You grew up with a famous father, though he wasn’t an actor. He was an important urban planner in Philadelphia who was on the cover of Time. Was fame something that you consciously wanted for yourself growing up?
A hundred percent. In terms of giving credit to my parents, and course I give all the credit to them, my mother was very much on the artistic side and really encouraged acting. My brother was a musician, but in general, amongst the six of us [children], they both encouraged as much creativity as possible in everything—dance, music, theater, painting, sculpture, whatever.
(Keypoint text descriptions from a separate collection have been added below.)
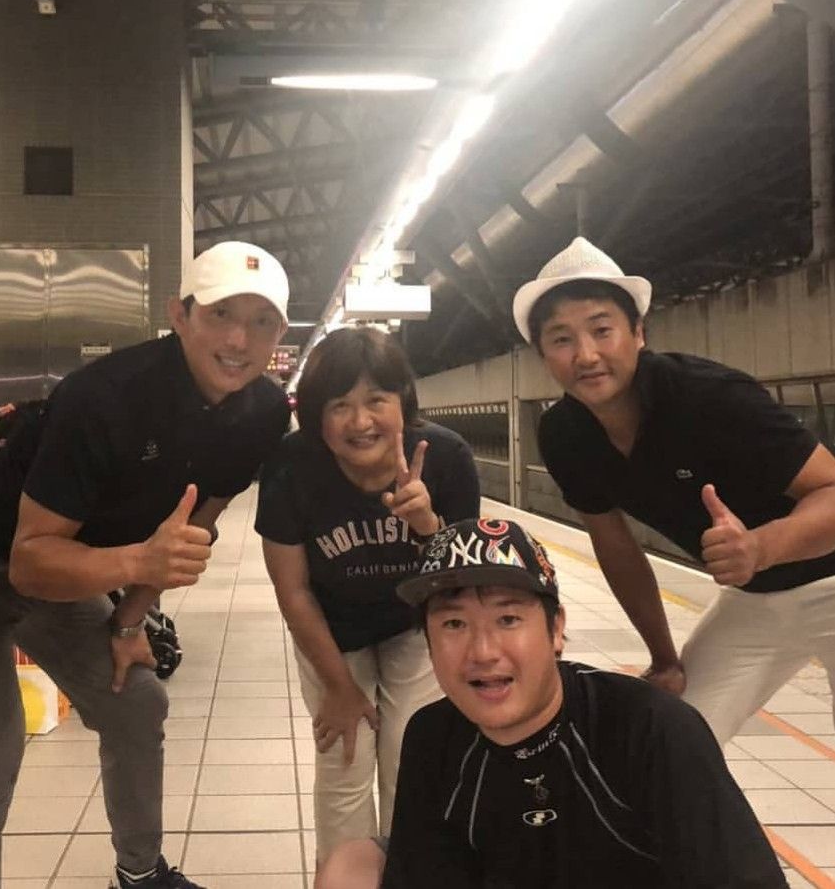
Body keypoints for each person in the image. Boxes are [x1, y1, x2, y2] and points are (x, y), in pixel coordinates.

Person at [0, 241, 291, 889]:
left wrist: (130, 623)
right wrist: (137, 559)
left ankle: (140, 874)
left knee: (136, 703)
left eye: (262, 321)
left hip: (64, 563)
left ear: (280, 334)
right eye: (221, 314)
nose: (239, 340)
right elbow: (29, 564)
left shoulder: (262, 412)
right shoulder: (106, 397)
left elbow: (192, 524)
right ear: (180, 315)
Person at [318, 518, 788, 889]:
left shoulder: (648, 727)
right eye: (454, 624)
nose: (483, 651)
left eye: (507, 618)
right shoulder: (432, 735)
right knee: (349, 867)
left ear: (556, 628)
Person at [511, 236, 835, 744]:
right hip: (755, 598)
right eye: (562, 339)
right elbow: (615, 546)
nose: (587, 355)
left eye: (602, 330)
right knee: (675, 740)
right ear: (543, 355)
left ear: (638, 332)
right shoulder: (564, 435)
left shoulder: (708, 396)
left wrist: (761, 547)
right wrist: (664, 659)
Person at [256, 327, 480, 865]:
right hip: (331, 628)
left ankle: (412, 874)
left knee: (414, 756)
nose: (360, 422)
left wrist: (428, 526)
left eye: (376, 400)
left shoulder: (447, 457)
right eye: (340, 406)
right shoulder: (292, 465)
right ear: (316, 416)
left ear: (404, 402)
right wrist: (339, 687)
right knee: (344, 761)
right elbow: (293, 589)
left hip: (416, 625)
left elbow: (465, 581)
My father was famous in Philadelphia, which in some ways is a small pond, but for me it was a big pond. I saw him get recognized by people when he would walk down the street and seeing that was definitely a big driving force in my life. Frankly, I wanted to be more famous than him. And you can lay me down on the shrink’s couch. We could talk about that for a while. But it was definitely a motivator.
Your wife, Kyra Sedgwick, is also an actor, and your daughter Sosie is one as well. She asked you for help on her Philadelphia accent ahead of filming Mare of Easttown. Does she ask you for advice?
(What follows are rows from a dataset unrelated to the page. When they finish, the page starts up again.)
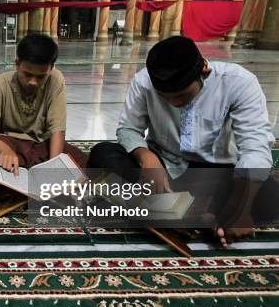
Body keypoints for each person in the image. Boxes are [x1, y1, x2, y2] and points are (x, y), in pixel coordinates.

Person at [88, 36, 277, 247]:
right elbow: (128, 129)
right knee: (102, 155)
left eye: (181, 95)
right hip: (165, 171)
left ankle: (164, 213)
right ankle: (201, 216)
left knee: (270, 196)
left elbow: (255, 147)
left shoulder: (238, 82)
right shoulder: (144, 81)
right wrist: (146, 158)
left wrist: (241, 208)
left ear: (204, 71)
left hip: (216, 173)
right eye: (165, 97)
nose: (174, 103)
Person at [0, 33, 87, 189]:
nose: (33, 82)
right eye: (27, 74)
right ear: (17, 64)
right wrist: (4, 149)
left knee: (81, 160)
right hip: (11, 144)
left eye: (41, 77)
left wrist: (52, 168)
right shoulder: (2, 83)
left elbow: (57, 129)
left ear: (51, 68)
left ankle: (5, 178)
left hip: (42, 146)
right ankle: (11, 174)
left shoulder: (55, 80)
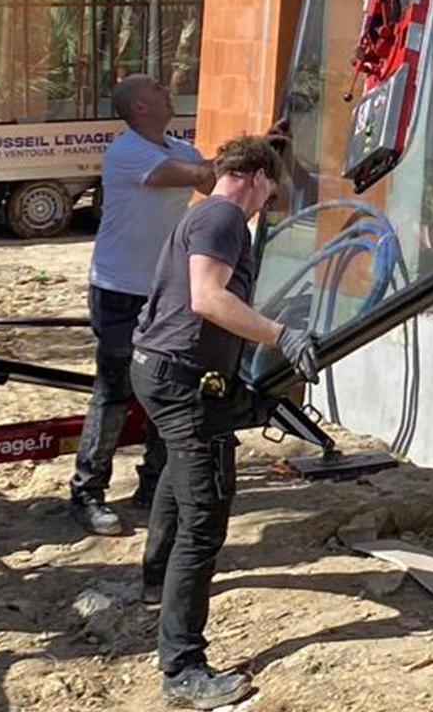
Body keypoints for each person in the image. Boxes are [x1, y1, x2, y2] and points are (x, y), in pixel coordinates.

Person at [129, 133, 324, 709]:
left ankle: (150, 584)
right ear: (256, 177)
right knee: (204, 520)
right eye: (270, 189)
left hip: (162, 370)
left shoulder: (205, 214)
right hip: (183, 385)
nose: (268, 201)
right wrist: (281, 334)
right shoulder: (223, 218)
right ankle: (182, 668)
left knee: (174, 483)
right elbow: (207, 299)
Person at [70, 74, 214, 537]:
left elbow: (211, 182)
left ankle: (153, 488)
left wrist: (258, 152)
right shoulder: (127, 152)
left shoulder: (178, 146)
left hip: (162, 291)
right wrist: (248, 156)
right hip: (118, 289)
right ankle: (87, 492)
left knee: (164, 389)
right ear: (138, 108)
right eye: (156, 87)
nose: (167, 89)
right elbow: (199, 177)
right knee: (114, 392)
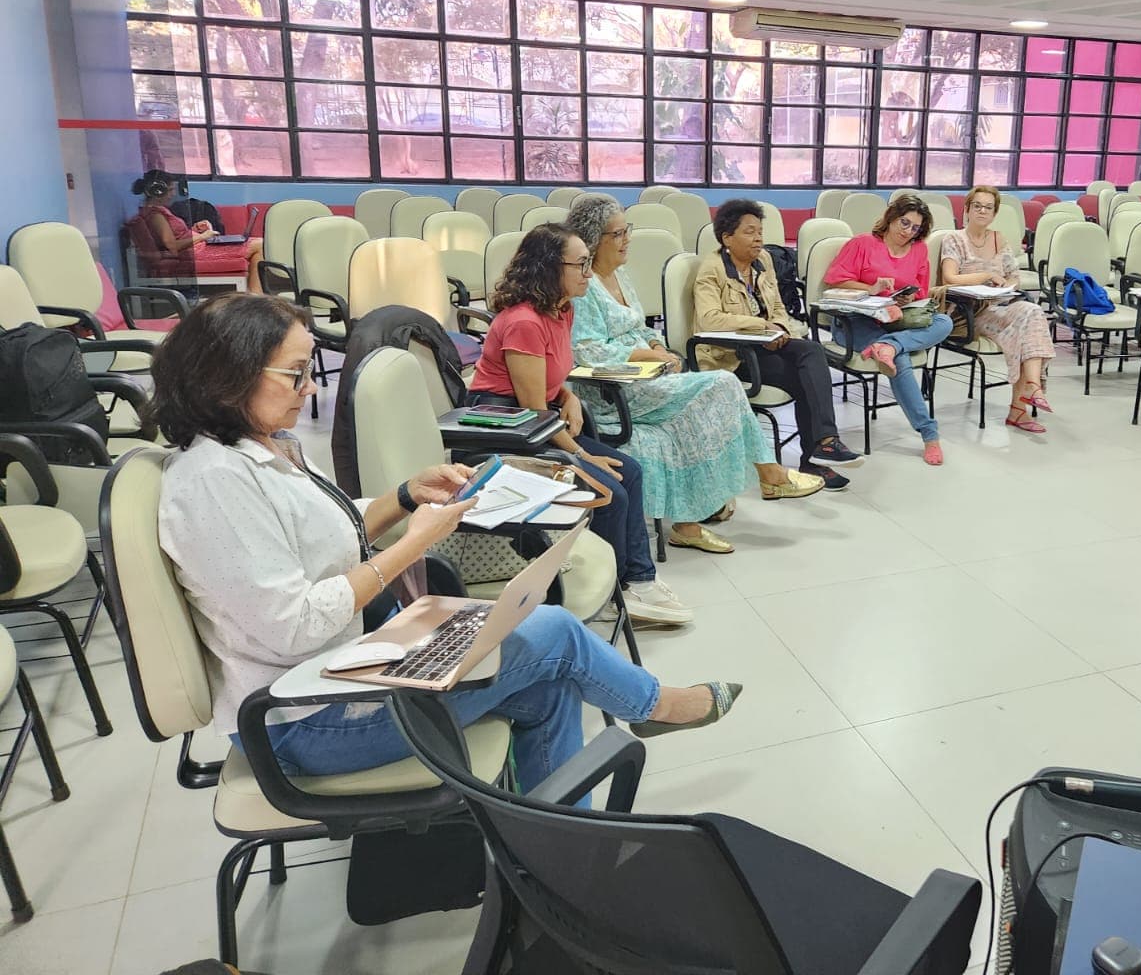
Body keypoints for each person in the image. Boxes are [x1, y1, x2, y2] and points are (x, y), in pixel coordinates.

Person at [151, 294, 738, 796]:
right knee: (553, 632)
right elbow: (291, 626)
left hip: (346, 670)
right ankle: (657, 707)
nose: (309, 389)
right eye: (295, 374)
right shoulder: (214, 484)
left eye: (309, 371)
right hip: (305, 722)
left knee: (551, 680)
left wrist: (406, 497)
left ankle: (552, 854)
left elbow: (321, 535)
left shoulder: (263, 449)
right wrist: (413, 545)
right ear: (227, 376)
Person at [566, 195, 823, 554]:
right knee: (721, 383)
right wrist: (649, 355)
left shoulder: (620, 275)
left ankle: (690, 522)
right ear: (595, 239)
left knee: (692, 415)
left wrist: (656, 344)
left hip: (646, 376)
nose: (628, 239)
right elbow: (587, 350)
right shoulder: (583, 285)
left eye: (628, 230)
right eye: (620, 233)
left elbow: (639, 326)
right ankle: (770, 474)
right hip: (612, 388)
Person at [470, 224, 689, 626]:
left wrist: (569, 396)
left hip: (541, 416)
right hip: (509, 427)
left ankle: (637, 580)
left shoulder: (561, 309)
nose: (590, 274)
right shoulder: (524, 322)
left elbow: (557, 377)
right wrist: (584, 455)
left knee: (631, 472)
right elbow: (532, 411)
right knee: (610, 492)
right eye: (581, 265)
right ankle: (610, 598)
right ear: (549, 269)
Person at [694, 199, 864, 490]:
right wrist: (762, 327)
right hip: (732, 355)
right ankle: (815, 459)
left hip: (765, 344)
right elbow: (710, 319)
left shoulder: (763, 262)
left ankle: (825, 443)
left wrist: (780, 331)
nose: (759, 238)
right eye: (749, 232)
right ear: (726, 238)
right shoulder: (712, 269)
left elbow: (777, 310)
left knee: (811, 350)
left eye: (760, 231)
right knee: (803, 379)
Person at [823, 194, 955, 466]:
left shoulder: (918, 250)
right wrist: (870, 290)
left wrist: (908, 299)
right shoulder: (862, 244)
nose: (908, 232)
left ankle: (891, 344)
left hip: (895, 318)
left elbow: (920, 292)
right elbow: (834, 281)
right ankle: (929, 434)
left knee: (945, 322)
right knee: (900, 358)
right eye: (904, 223)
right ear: (891, 218)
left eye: (915, 228)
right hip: (856, 321)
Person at [938, 185, 1056, 434]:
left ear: (994, 212)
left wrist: (1006, 286)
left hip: (1000, 304)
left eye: (988, 207)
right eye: (977, 206)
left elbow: (1014, 276)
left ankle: (1031, 388)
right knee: (1024, 326)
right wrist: (986, 275)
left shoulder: (998, 238)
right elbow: (949, 278)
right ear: (967, 209)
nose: (982, 211)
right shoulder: (954, 239)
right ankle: (1021, 406)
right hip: (968, 312)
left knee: (1032, 314)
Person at [132, 170, 263, 292]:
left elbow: (175, 236)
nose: (173, 194)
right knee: (259, 244)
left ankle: (255, 293)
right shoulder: (155, 215)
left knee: (257, 243)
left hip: (197, 247)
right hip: (195, 253)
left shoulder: (158, 211)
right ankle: (256, 295)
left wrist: (194, 229)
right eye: (171, 190)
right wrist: (203, 236)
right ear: (158, 192)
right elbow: (172, 246)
Interestingly, for many years, because she wasn’t an actress, she really did not ask for advice. Neither one of our kids really has asked us for advice about much of anything. Our son is a musician and a composer, and he’s actually getting into some filmmaking now.
When our daughter went into movies, that changed. Not about everything, but now we can have exchanges and conversations about the process of acting, and the process of career and agents and managers and auditions and deals, and all the other junk that we go through. She will send auditions [to us], and my wife is very much a director. She can be extremely helpful. Usually, my first response is, “If they don’t give you this part, they’re fucking idiots.” I always think that every audition that she does is like a swish.
Actors usually leave the horror genre behind after getting to a certain place in their careers but, four decades after your role in Friday the 13th, you’re still here. What keeps you coming back?
I’m a consumer of horror. I think that it’s always been discounted as a serious genre. You’re never going to see people—or maybe it’s starting to change—go up and accept an award for a horror movie. There was a moment in the seventies, with Rosemary’s Baby and The Exorcist, The Shining, and Don’t Look Now where it was starting to go in that direction. I think people were appreciating those.
And then, in the eighties—and I had something to do with this—you had the birth of the slasher movie. And all of a sudden they were thought of as cheap pieces of junk. Once you got out of horror, you’d never get back into it. Now, I love them. I don’t love ’em all. . .The other thing about it, as an actor, is a lot of times it’s a life and death situation. The stakes are very high, so you get great stuff to play.